[Spatial grounding data]
◇ ◇ ◇ ◇

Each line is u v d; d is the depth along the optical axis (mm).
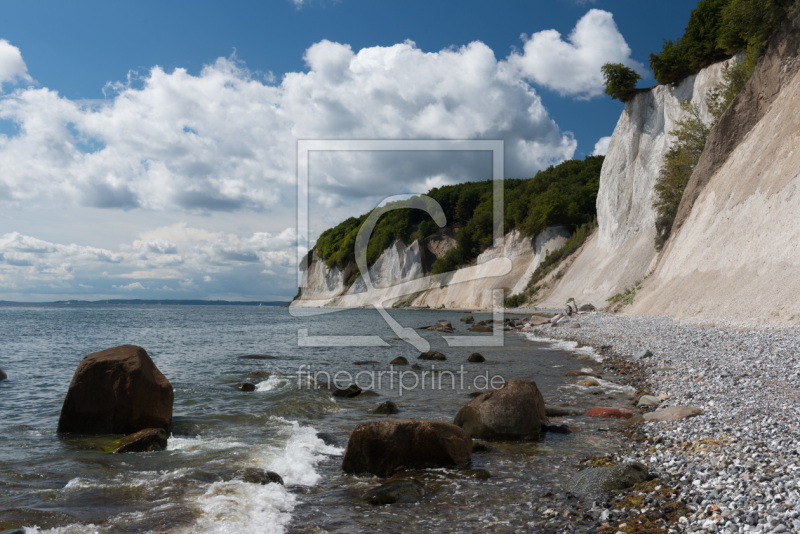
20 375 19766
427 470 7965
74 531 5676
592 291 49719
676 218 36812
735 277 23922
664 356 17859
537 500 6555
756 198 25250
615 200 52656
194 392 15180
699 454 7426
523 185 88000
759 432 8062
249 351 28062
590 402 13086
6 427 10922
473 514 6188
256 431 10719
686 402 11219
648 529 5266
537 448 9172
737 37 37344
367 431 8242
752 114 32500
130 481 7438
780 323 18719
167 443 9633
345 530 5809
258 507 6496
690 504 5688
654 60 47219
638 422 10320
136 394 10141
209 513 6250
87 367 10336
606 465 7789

◇ ◇ ◇ ◇

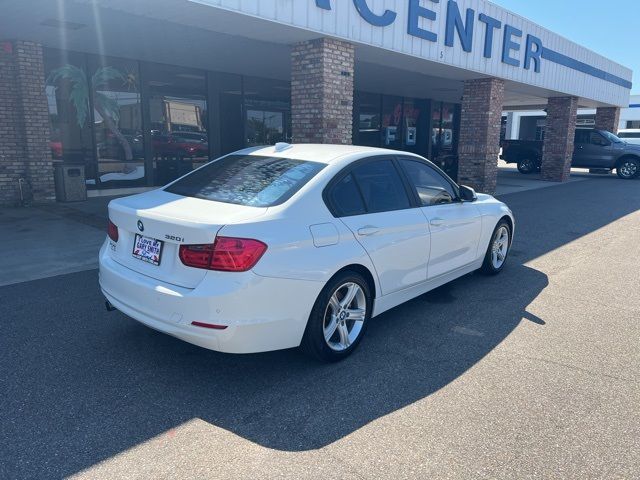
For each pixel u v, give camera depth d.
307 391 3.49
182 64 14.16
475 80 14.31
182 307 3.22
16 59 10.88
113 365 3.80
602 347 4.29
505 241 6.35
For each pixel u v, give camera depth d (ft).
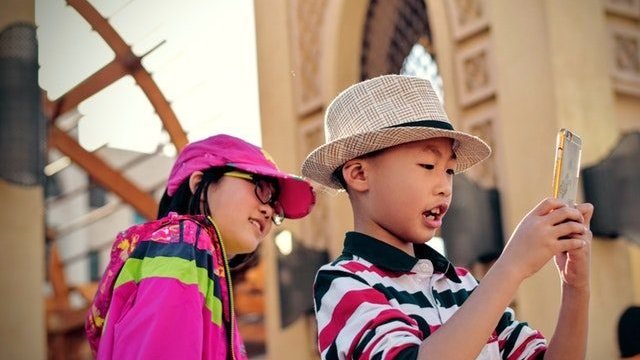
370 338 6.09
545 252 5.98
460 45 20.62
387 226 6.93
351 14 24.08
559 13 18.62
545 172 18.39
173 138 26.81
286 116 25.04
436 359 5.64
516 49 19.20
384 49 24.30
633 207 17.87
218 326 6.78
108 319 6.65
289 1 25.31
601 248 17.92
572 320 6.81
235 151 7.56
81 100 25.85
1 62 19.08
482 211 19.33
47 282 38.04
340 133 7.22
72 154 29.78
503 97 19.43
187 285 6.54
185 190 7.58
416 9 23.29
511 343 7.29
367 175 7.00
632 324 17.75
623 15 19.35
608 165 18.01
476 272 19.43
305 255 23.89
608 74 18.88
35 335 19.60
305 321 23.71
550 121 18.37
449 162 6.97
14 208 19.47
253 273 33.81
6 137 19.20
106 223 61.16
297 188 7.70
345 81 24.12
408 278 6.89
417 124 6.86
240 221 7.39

◇ ◇ ◇ ◇

*What you will do*:
Could you reproduce, exactly, every line above from the line with "253 273 33.81" to the line with "240 221 7.39", and no other line? Both ends count.

*Expected answer*:
253 273 33.81
6 137 19.20
106 223 61.16
297 188 7.70
345 81 24.12
408 278 6.89
417 124 6.86
240 221 7.39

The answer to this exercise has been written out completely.